- BRIEF -
Answer these questions about the forum excerpt on organizing photo folders:
1. Why does the writer keep copies of the JPGs ready in a folder?
2. What tool does the writer say comes in handy when natural language fails for finding photos?
3. Which user posted the reply dated May 15, 2018?

About those folders...Inside my folders are often other folders with related names, so for instance, since my clients periodically lose copies of the JPGs I send them, I have them at the ready in a folder with the same name as the parent folder, only it says JPG rather than DNG or TIF.   

Within a folder, if I want to differentiate, for instance, daytime from nighttime, in the example used, you can simply rename the photos "day" and "night", making it really easy to find the ones you're looking for.  I am a big believer in natural language for finding this as a first attempt.  Keywords , of course, come in handy when that does not work.


----------



## clee01l (May 15, 2018)

BarrySchwartz said:


> About those folders...Inside my folders are often other folders with related names, so for instance, since my clients periodically lose copies of the JPGs I send them, I have them at the ready in a folder with the same name as the parent folder, only it says JPG rather than DNG or TIF.
> 
> Within a folder, if I want to differentiate, for instance, daytime from nighttime, in the example used, you can simply rename the photos "day" and "night", making it really easy to find the ones you're looking for. I am a big believer in natural language for finding this as a first attempt. Keywords , of course, come in handy when that does not work.

- DATA SUPPLIED -
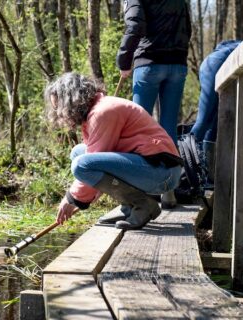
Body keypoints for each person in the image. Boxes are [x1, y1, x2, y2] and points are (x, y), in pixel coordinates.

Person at [45, 72, 183, 229]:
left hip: (163, 173)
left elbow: (91, 163)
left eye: (59, 107)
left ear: (70, 100)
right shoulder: (96, 111)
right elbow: (99, 163)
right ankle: (130, 207)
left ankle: (143, 205)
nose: (59, 113)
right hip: (151, 169)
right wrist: (88, 192)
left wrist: (71, 198)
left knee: (80, 163)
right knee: (78, 152)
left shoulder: (102, 112)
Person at [116, 0, 192, 209]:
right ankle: (169, 193)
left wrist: (124, 59)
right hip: (177, 65)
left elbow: (135, 25)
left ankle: (136, 198)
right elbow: (188, 27)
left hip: (148, 64)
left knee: (136, 130)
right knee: (168, 129)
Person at [190, 40, 242, 183]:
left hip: (218, 65)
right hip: (214, 66)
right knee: (204, 120)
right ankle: (185, 167)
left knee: (213, 122)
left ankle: (207, 174)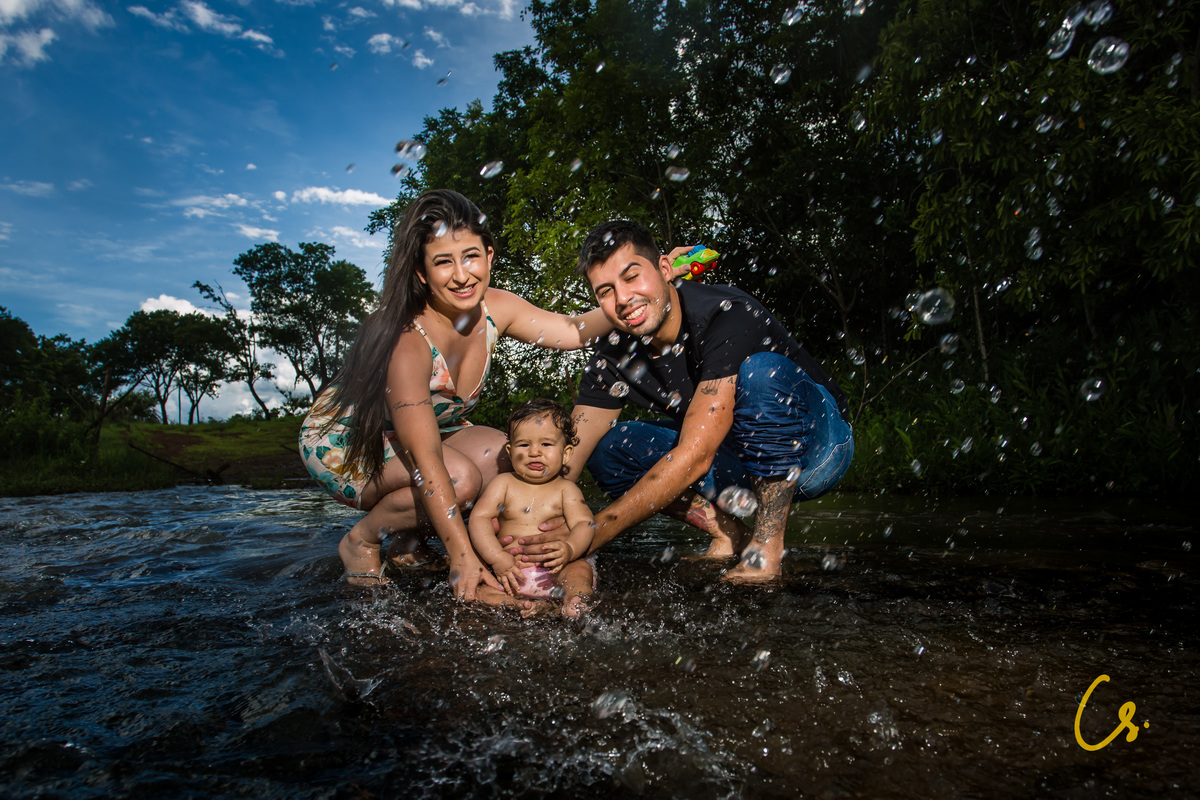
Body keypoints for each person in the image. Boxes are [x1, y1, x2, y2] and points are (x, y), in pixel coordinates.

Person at [298, 190, 618, 600]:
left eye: (470, 256)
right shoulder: (407, 340)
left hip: (429, 432)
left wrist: (643, 290)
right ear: (421, 272)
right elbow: (427, 459)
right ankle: (362, 539)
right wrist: (462, 557)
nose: (462, 275)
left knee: (507, 456)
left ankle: (405, 543)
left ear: (489, 255)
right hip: (345, 440)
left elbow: (574, 330)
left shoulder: (495, 307)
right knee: (459, 478)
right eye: (443, 262)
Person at [510, 220, 853, 582]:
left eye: (631, 277)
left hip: (814, 451)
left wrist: (591, 533)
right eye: (606, 291)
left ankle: (766, 551)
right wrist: (524, 527)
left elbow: (696, 454)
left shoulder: (725, 313)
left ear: (663, 269)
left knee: (760, 372)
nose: (623, 299)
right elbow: (568, 456)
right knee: (608, 448)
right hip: (738, 459)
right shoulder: (611, 354)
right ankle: (728, 533)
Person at [467, 398, 596, 617]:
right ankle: (520, 606)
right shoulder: (503, 484)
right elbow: (479, 518)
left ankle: (575, 600)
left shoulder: (566, 490)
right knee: (476, 593)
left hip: (557, 571)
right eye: (524, 445)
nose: (534, 452)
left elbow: (585, 524)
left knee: (579, 570)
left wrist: (570, 549)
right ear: (510, 451)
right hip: (511, 574)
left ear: (565, 454)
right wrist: (496, 557)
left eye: (546, 444)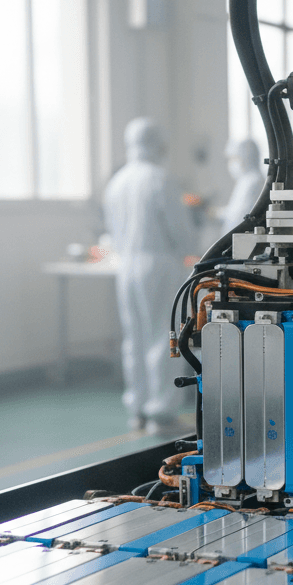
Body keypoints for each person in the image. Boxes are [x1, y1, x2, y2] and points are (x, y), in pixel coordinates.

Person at [103, 118, 193, 434]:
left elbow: (112, 229)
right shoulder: (160, 178)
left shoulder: (117, 182)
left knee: (135, 339)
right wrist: (191, 249)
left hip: (125, 265)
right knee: (162, 338)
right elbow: (180, 230)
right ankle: (161, 414)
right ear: (157, 143)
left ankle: (137, 409)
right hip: (159, 264)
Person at [220, 137, 265, 234]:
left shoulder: (255, 182)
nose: (232, 163)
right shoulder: (245, 181)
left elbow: (240, 217)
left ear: (246, 157)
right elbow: (232, 213)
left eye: (235, 158)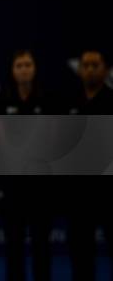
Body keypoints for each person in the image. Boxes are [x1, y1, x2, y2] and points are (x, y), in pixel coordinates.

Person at [0, 49, 55, 281]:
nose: (24, 69)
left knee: (42, 247)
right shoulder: (3, 100)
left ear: (35, 68)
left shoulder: (47, 100)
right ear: (12, 70)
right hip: (13, 188)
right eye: (19, 65)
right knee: (14, 248)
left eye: (28, 64)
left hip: (41, 187)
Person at [65, 49, 113, 281]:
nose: (91, 69)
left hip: (108, 191)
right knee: (81, 255)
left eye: (96, 64)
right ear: (79, 69)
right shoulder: (69, 103)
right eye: (86, 65)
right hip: (78, 192)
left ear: (105, 69)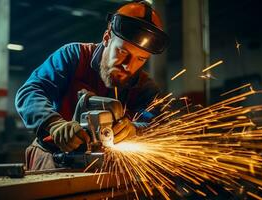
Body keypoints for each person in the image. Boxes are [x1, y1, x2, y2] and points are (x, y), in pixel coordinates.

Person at [15, 1, 169, 170]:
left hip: (108, 167)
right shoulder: (73, 57)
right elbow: (30, 92)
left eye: (140, 59)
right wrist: (54, 124)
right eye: (123, 52)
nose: (128, 66)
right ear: (107, 38)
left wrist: (135, 130)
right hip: (53, 160)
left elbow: (160, 126)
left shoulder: (145, 87)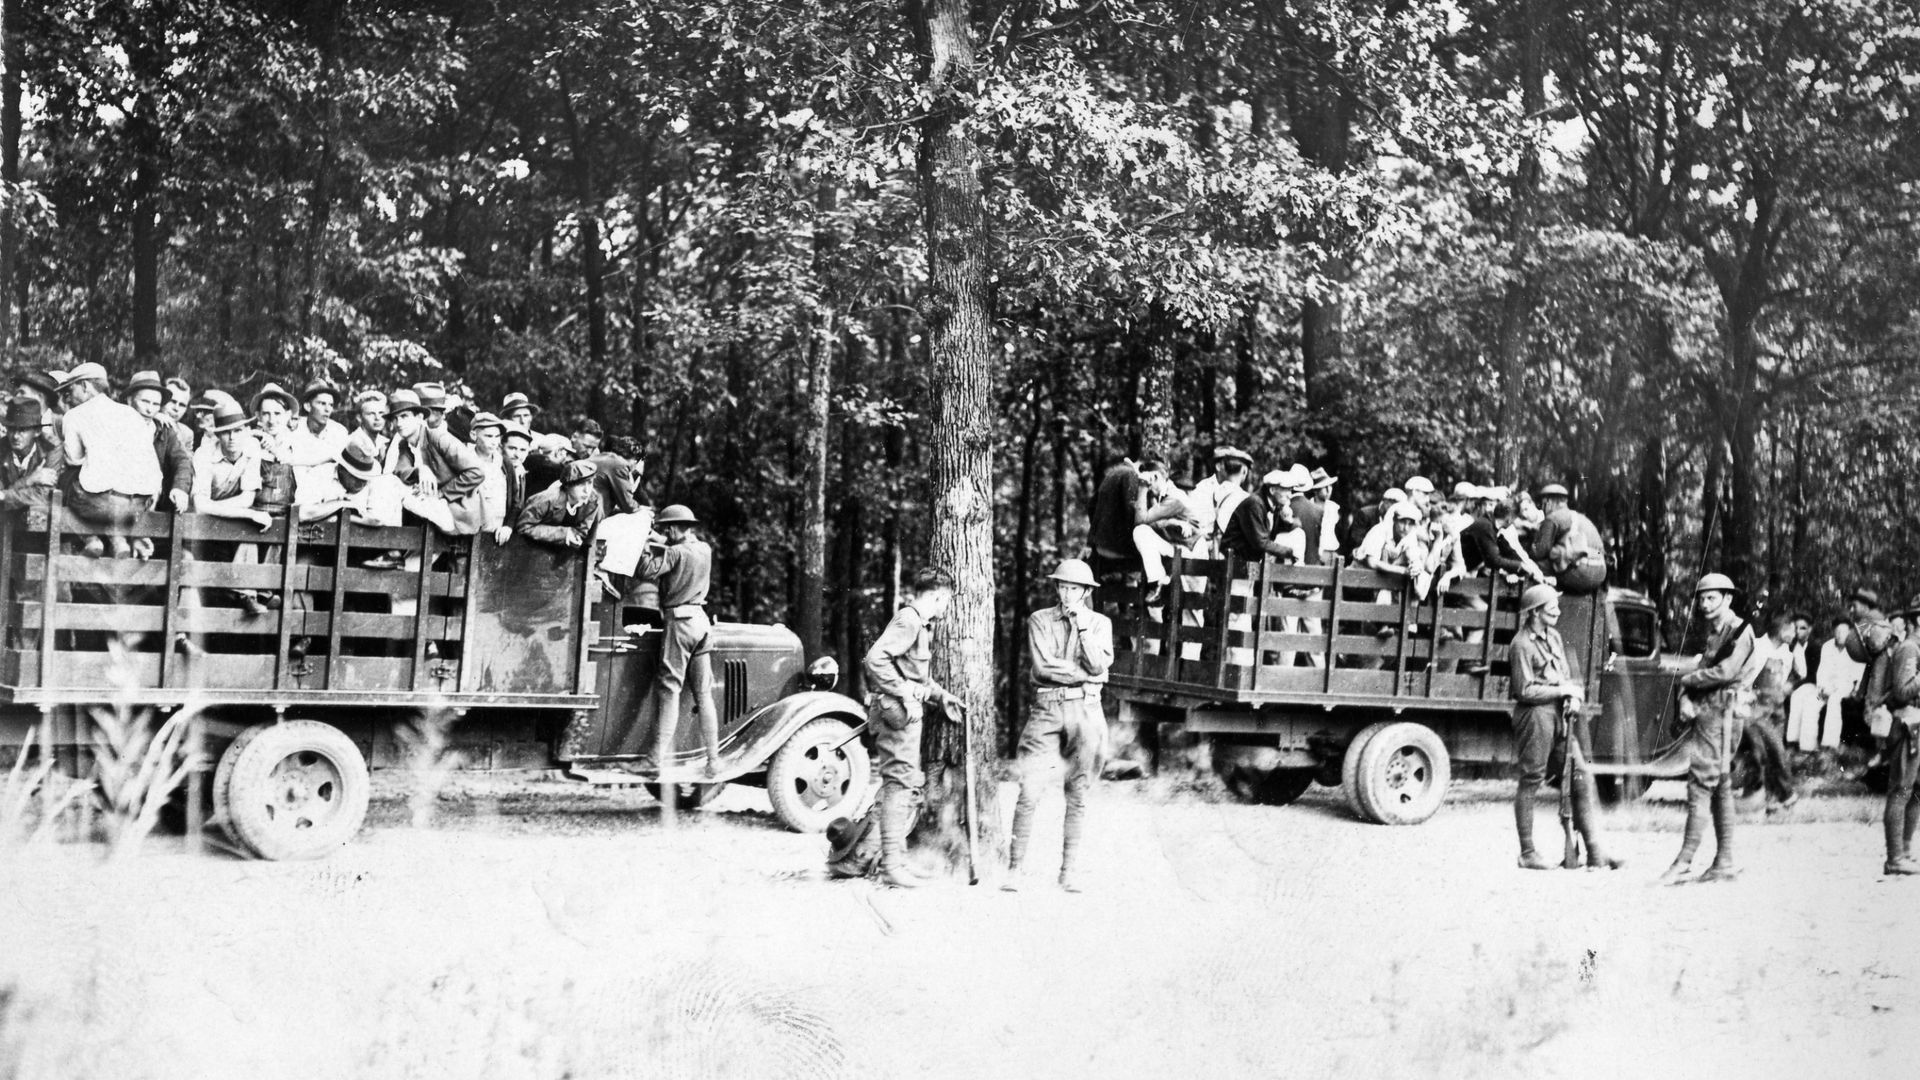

- SOLUTION TO THIS EXERCISE -
1. The writer's clients periodically lose copies of the JPGs sent to them.
2. Keywords.
3. clee01l.